Zwischen den Parteien ist unstreitig, dass die Verbindung des bei dem Beklagten versicherten Aufliegers mit dem Zugfahrzeug intakt gewesen ist, als sich die Karkasse vom Reifen des Anhängers löste. Nach ihrem Wortlaut liegen die Voraussetzungen des § 3 Abs. 1 Satz 1 KfzPflVV, die zur Eintrittspflicht des Versicherers der Zugmaschine führt, damit vor. Eine abweichende Beurteilung kommt auch nach Sinn und Zweck der Vorschrift nicht in Betracht. Danach soll der Versicherer des Kraftfahrzeugs für die durch den Anhänger verursachten Schäden aufkommen, solange die von der Zugmaschine ausgehende, auf den Anhänger übertragene kinetische Energie fortwirkt. Das gilt auch, wenn der Anhänger – wie vorliegend – während der durch die Zugmaschine betriebenen Fahrt Zubehörteile verliert (vgl. OLG Köln VersR 1995, 163 zu § 10 a AKB m.w.N.). Der Unfall, der sich durch das Überfahren der Karkasse des Aufliegers ereignete, beruhte ursächlich auf der Gefahrenlage, in die der Betrieb des ziehenden Sattelzuges den Anhänger gebracht hatte. Insofern fällt der durch die abgelöste Karkasse eingetretene Schaden noch unter das in § 3 Abs. 1 Satz 1 KfzPflVV beschriebene Risiko, für das die Klägerin als Haftpflichtversicherer der Zugmaschine einzustehen hat.
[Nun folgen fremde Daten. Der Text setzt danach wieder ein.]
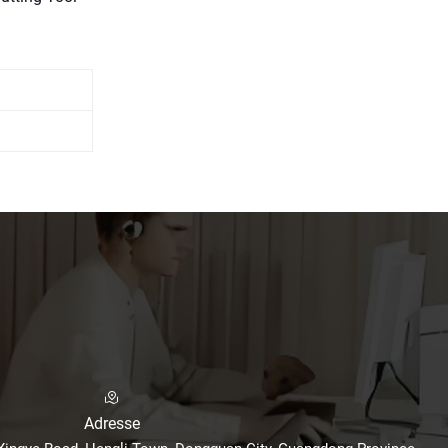
Adresse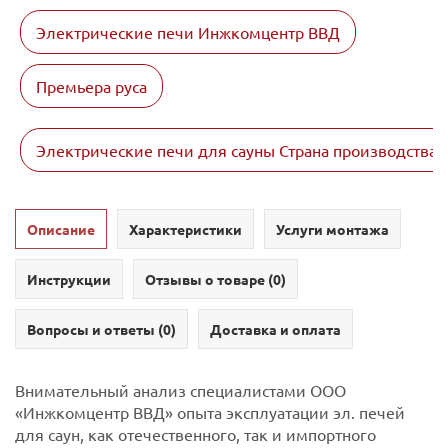
Электрические печи Инжкомцентр ВВД
Премьера руса
Электрические печи для сауны Страна производства 
Описание
Характеристики
Услуги монтажа
Инструкции
Отзывы о товаре (
0
)
Вопросы и ответы (
0
)
Доставка и оплата
Внимательный анализ специалистами ООО
«Инжкомцентр ВВД» опыта эксплуатации эл. печей
для саун, как отечественного, так и импортного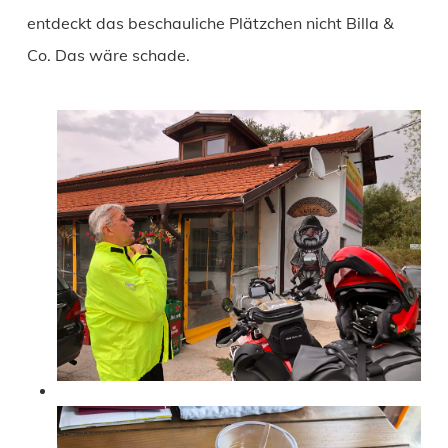
entdeckt das beschauliche Plätzchen nicht Billa &
Co. Das wäre schade.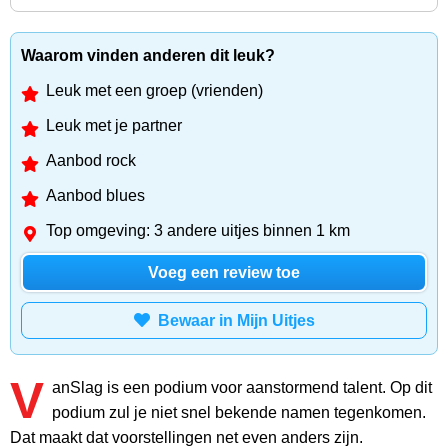
Waarom vinden anderen dit leuk?
Leuk met een groep (vrienden)
Leuk met je partner
Aanbod rock
Aanbod blues
Top omgeving: 3 andere uitjes binnen 1 km
Voeg een review toe
Bewaar in Mijn Uitjes
V
anSlag is een podium voor aanstormend talent. Op dit
podium zul je niet snel bekende namen tegenkomen.
Dat maakt dat voorstellingen net even anders zijn.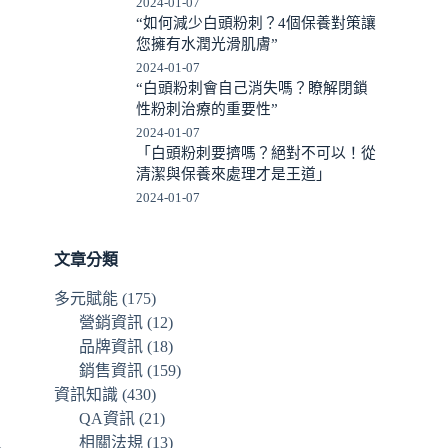
2024-01-07
“如何減少白頭粉刺？4個保養對策讓
您擁有水潤光滑肌膚”
2024-01-07
“白頭粉刺會自己消失嗎？瞭解閉鎖
性粉刺治療的重要性”
2024-01-07
「白頭粉刺要擠嗎？絕對不可以！從
清潔與保養來處理才是王道」
2024-01-07
文章分類
多元賦能
(175)
營銷資訊
(12)
品牌資訊
(18)
銷售資訊
(159)
，
資訊知識
(430)
QA資訊
(21)
相關法規
(13)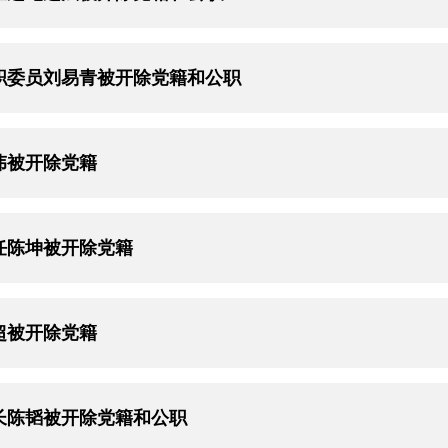
职委员刘易青被开除党籍和公职
伟被开除党籍
任陈坤被开除党籍
超被开除党籍
长陈韬被开除党籍和公职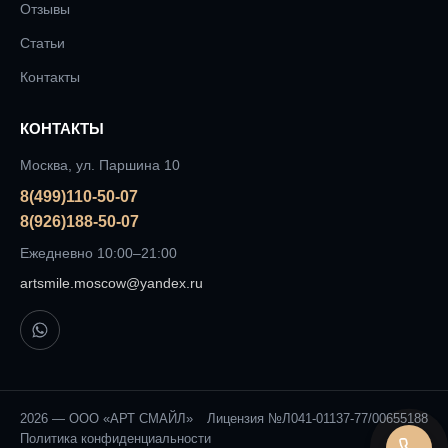
Отзывы
Статьи
Контакты
КОНТАКТЫ
Москва, ул. Паршина 10
8(499)110-50-07
8(926)188-50-07
Ежедневно 10:00–21:00
artsmile.moscow@yandex.ru
2026 — ООО «АРТ СМАЙЛ»
Лицензия №Л041-01137-77/00655188
Политика конфиденциальности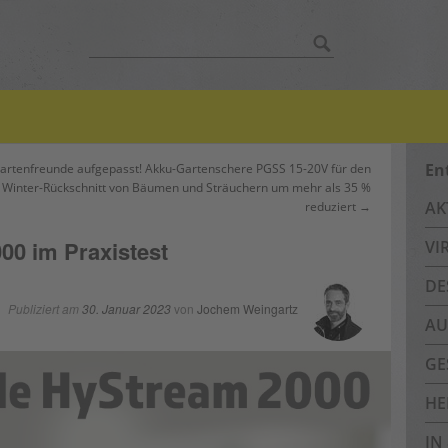
Suche
nach:
En
artenfreunde aufgepasst! Akku-Gartenschere PGSS 15-20V für den
Winter-Rückschnitt von Bäumen und Sträuchern um mehr als 35 %
AK
reduziert →
00 im Praxistest
VI
DE
Publiziert am
30. Januar 2023
von
Jochem Weingartz
AU
GE
HE
IN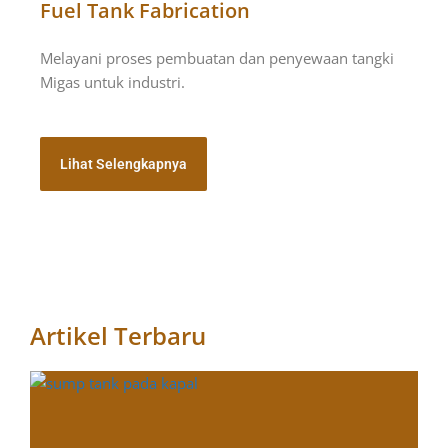
Fuel Tank Fabrication
Melayani proses pembuatan dan penyewaan tangki
Migas untuk industri.
Lihat Selengkapnya
Artikel Terbaru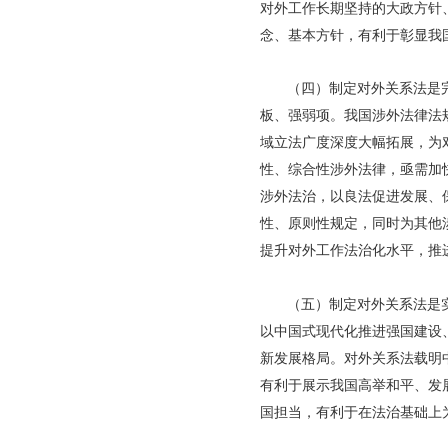
对外工作长期坚持的大政方针
念、基本方针，有利于彰显我
（四）制定对外关系法是
板、强弱项。我国涉外法律法
域立法广度深度大幅拓展，为
性、综合性涉外法律，亟需加
涉外法治，以良法促进发展、
性、原则性规定，同时为其他
提升对外工作法治化水平，推
（五）制定对外关系法是
以中国式现代化推进强国建设
新发展格局。对外关系法载明
有利于展示我国高举和平、发
国担当，有利于在法治基础上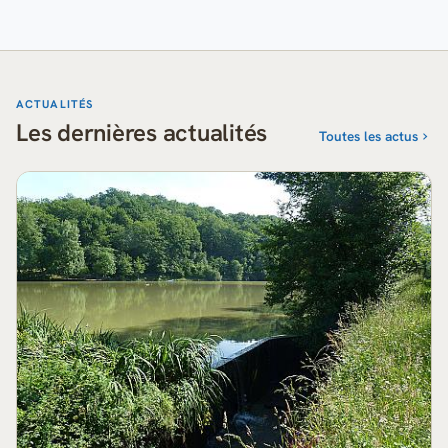
ACTUALITÉS
Les dernières actualités
Toutes les actus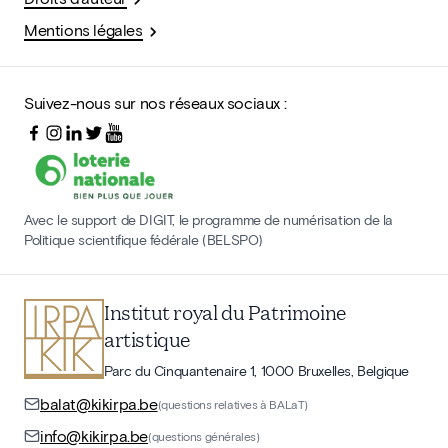
Mentions légales
Suivez-nous sur nos réseaux sociaux :
Avec le support de DIGIT, le programme de numérisation de la
Politique scientifique fédérale (BELSPO)
Institut royal du Patrimoine
artistique
Parc du Cinquantenaire 1, 1000 Bruxelles, Belgique
balat@kikirpa.be
(questions relatives à BALaT)
info@kikirpa.be
(questions générales)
Der von ihr eingereichten Entscheidung des LG Köln vom 26.03.04 (5 O 503/03) lag ein abweichender Sachverhalt zu Grunde.

Die Klage war nach allem abzuweisen.


III.

Die Kostenentscheidung beruht auf § 91 Abs. 1 ZPO.

Der Ausspruch über die vorläufige Vollstreckbarkeit folgt aus den §§ 708Nr. 10, 711 ZPO.

Die Revision war gemäß § 543 Abs. 2 ZPO zuzulassen, weil die Rechtssache grundsätzliche Bedeutung hat und die Fortbildung des Rechts eine Entscheidung des Revisionsgerichts erfordert. Es ist zu erwarten, dass die hier allein streitige Frage, ob im Falle einer nach dem 31.07.02 erfolgten Schadensverursachung (vgl. Art. 229 § 8 EGBGB) durch ein Kraftfahrzeuggespann ein Innenausgleich zwischen dem Halter der Zugmaschine und dem des Anhängers bzw. ihrer jeweiligen Versicherer in Betracht kommt, künftig in einer Vielzahl von Fällen auftreten wird. Soweit ersichtlich, hat der BGH hierzu eine Entscheidung noch nicht getroffen.